Records shown →
☆ ☆ ☆

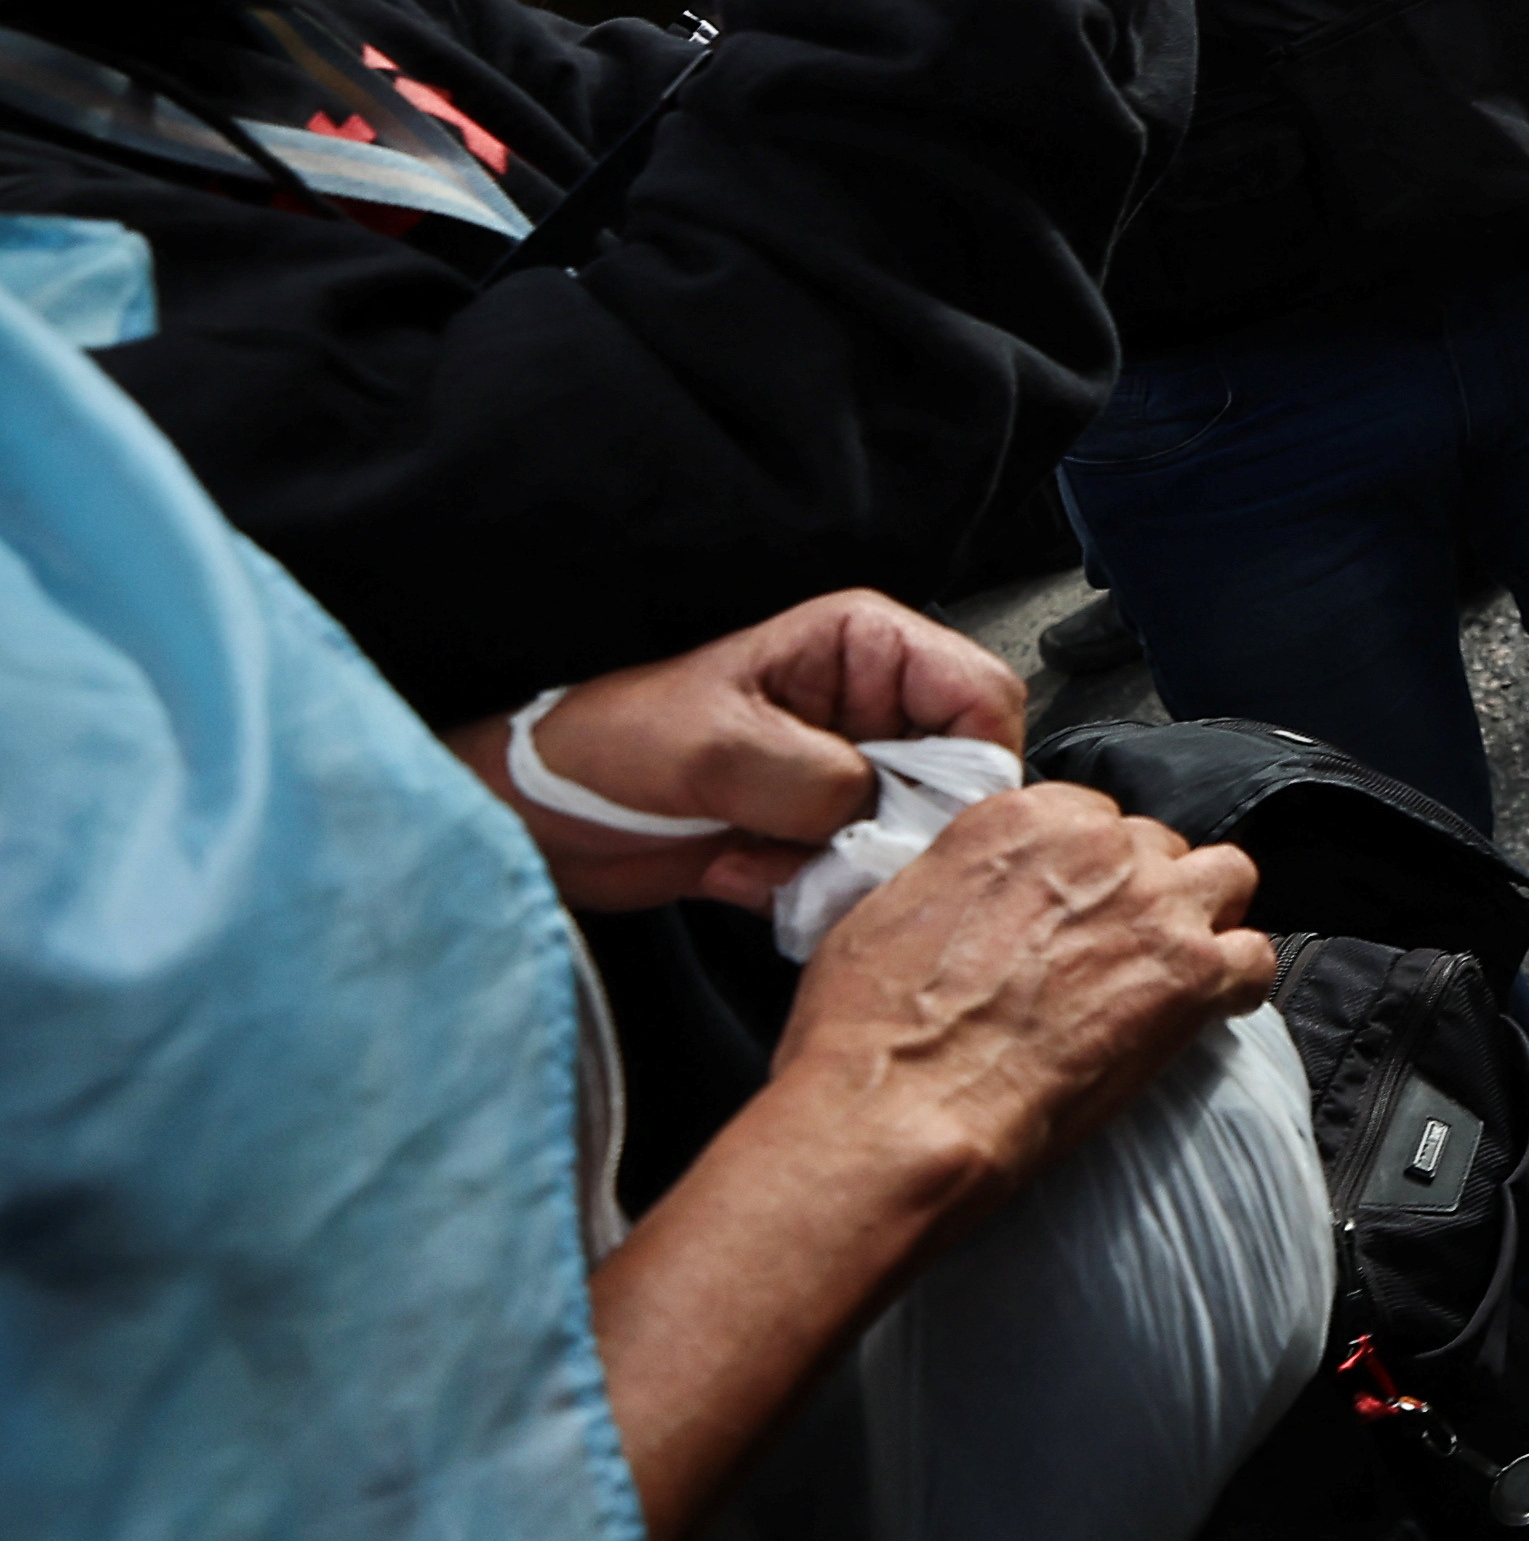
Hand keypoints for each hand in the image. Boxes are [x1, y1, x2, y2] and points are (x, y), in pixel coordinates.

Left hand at [447, 589, 1023, 914]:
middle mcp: (870, 706)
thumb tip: (891, 822)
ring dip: (853, 866)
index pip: (979, 693)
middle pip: (961, 771)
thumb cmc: (610, 746)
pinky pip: (866, 873)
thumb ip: (821, 778)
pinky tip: (747, 875)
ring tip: (769, 862)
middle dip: (907, 825)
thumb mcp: (719, 748)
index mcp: (864, 647)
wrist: (537, 815)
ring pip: (919, 832)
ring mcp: (849, 773)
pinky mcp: (821, 833)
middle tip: (847, 854)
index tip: (940, 819)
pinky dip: (818, 893)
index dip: (977, 760)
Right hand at [772, 782, 1278, 1212]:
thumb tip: (976, 891)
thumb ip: (958, 876)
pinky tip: (1208, 1009)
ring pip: (1224, 879)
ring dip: (1203, 918)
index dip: (1087, 868)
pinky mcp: (1192, 975)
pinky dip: (1239, 984)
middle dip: (1140, 894)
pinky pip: (1256, 958)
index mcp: (1021, 819)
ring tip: (1171, 967)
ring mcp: (1155, 906)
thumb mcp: (886, 912)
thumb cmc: (872, 1031)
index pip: (1089, 813)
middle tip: (1112, 951)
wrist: (901, 1111)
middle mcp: (1098, 845)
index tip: (1076, 905)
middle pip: (1154, 848)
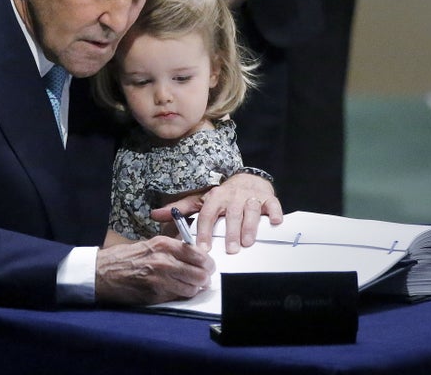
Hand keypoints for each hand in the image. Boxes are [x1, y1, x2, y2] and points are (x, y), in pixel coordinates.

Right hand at [95, 236, 214, 304]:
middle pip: (199, 273)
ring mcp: (160, 279)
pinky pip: (179, 297)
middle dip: (205, 277)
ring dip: (195, 288)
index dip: (207, 262)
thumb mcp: (151, 244)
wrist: (102, 273)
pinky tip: (178, 290)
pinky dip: (182, 295)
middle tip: (204, 278)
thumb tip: (196, 254)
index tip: (208, 265)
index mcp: (163, 244)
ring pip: (192, 287)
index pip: (198, 254)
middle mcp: (164, 261)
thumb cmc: (126, 258)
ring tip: (192, 285)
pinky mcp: (155, 295)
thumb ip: (173, 248)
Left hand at [151, 174, 282, 253]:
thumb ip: (180, 209)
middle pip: (231, 214)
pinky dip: (275, 213)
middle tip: (231, 250)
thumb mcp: (201, 200)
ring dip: (250, 226)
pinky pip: (273, 205)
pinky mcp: (268, 198)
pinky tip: (275, 223)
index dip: (204, 230)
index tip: (202, 248)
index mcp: (215, 197)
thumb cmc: (223, 195)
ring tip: (248, 243)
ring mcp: (251, 197)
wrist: (247, 178)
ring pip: (251, 210)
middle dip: (231, 232)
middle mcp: (233, 196)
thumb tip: (155, 215)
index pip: (207, 214)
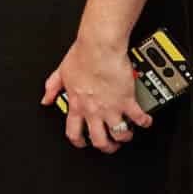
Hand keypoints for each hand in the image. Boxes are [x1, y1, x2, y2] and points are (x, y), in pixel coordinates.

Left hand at [42, 31, 150, 153]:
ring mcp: (110, 107)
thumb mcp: (62, 71)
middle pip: (98, 140)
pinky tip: (145, 121)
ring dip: (124, 136)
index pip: (73, 132)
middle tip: (110, 145)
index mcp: (77, 104)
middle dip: (105, 147)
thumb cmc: (82, 55)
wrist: (99, 46)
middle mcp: (93, 110)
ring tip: (127, 133)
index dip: (78, 142)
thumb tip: (46, 99)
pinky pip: (138, 118)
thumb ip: (52, 87)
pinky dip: (144, 122)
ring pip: (119, 134)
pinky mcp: (126, 100)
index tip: (83, 143)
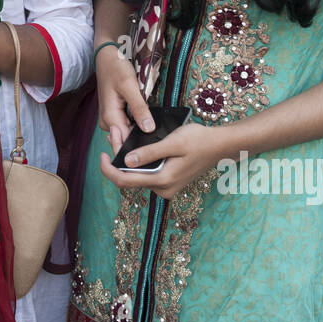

☆ ☆ ☆

Task directions → Everything in the listing must be restated word for word, except for the pictures.

Result for this task →
Hand keypoints for each hand in the image. Boxes are [x1, y1, x2, y2] and points are (x, y), in pixel coordinates.

Left hand at [447, 589, 1023, 914]:
middle mcp: (870, 706)
thumb tip: (891, 822)
ring dip: (853, 866)
index pip: (979, 693)
middle pip: (961, 771)
thumb cmc: (610, 746)
pinky pip: (866, 873)
thumb ip: (821, 778)
pinky tip: (747, 875)
ring tip: (769, 862)
middle dip: (907, 825)
thumb mcp: (719, 748)
index mcp: (864, 647)
wrist: (537, 815)
ring pip: (919, 832)
ring mcp: (849, 773)
pinky mcp: (821, 833)
middle tip: (847, 854)
index tip: (940, 819)
pinky dip: (818, 893)
index dip: (977, 760)
Right hand at [772, 782, 1278, 1212]:
thumb tip: (976, 891)
thumb ip: (958, 876)
pinky tip: (1208, 1009)
ring pip: (1224, 879)
ring dip: (1203, 918)
index dip: (1087, 868)
pinky mcp: (1192, 975)
pinky dip: (1239, 984)
middle dip: (1140, 894)
pinky pip: (1256, 958)
index mcp: (1021, 819)
ring tip: (1171, 967)
ring mcp: (1155, 906)
thumb mcp: (886, 912)
thumb cmc: (872, 1031)
index pip: (1089, 813)
middle tip: (1112, 951)
wrist: (901, 1111)
middle mcp: (1098, 845)
index tip: (1076, 905)
middle pip: (1154, 848)
Hand keypoints for each hand in the image. Boxes are [x1, y1, x2, y2] and points are (x, y), in pixel coordinates.

Right hand at [95, 236, 214, 304]:
middle pip: (199, 273)
ring mcp: (160, 279)
pinky pip: (179, 297)
middle dip: (205, 277)
ring dip: (195, 288)
index dip: (207, 262)
thumb mcp: (151, 244)
wrist: (102, 273)
pinky tip: (178, 290)
pinky dip: (182, 295)
middle tip: (204, 278)
thumb tip: (196, 254)
index tip: (208, 265)
index mcp: (163, 244)
ring pip: (192, 287)
index pip: (198, 254)
middle mcp: (164, 261)
thumb cmc: (126, 258)
ring tip: (192, 285)
pinky mcp: (155, 295)
thumb ip: (173, 248)
Left hand at [151, 174, 282, 253]:
thumb ip: (180, 209)
middle pip: (231, 214)
pinky dip: (275, 213)
middle tip: (231, 250)
thumb mcp: (201, 200)
ring dip: (250, 226)
pinky pip: (273, 205)
pinky mcp: (268, 198)
pinky tip: (275, 223)
index dip: (204, 230)
index tip: (202, 248)
index mcp: (215, 197)
thumb cmc: (223, 195)
ring tip: (248, 243)
ring mcp: (251, 197)
wrist: (247, 178)
ring pip: (251, 210)
middle dip: (231, 232)
middle mcp: (233, 196)
thumb tip: (155, 215)
index pip: (207, 214)
Hand keypoints for each hand in the image. Boxes are [x1, y1, x2, y2] and points are (x, y), in pixel coordinates.

Left hand at [42, 31, 150, 153]:
ring mcp: (110, 107)
thumb mcp: (62, 71)
middle pip: (98, 140)
pinky tip: (145, 121)
ring dip: (124, 136)
index pip: (73, 132)
middle tip: (110, 145)
index mcp: (77, 104)
middle dip: (105, 147)
thumb cmc: (82, 55)
wrist: (99, 46)
middle mcp: (93, 110)
ring tip: (127, 133)
index dip: (78, 142)
thumb tip: (46, 99)
pinky pip: (138, 118)
thumb ip: (52, 87)
pinky dip: (144, 122)
ring pip: (119, 134)
pinky mcp: (126, 100)
index tip: (83, 143)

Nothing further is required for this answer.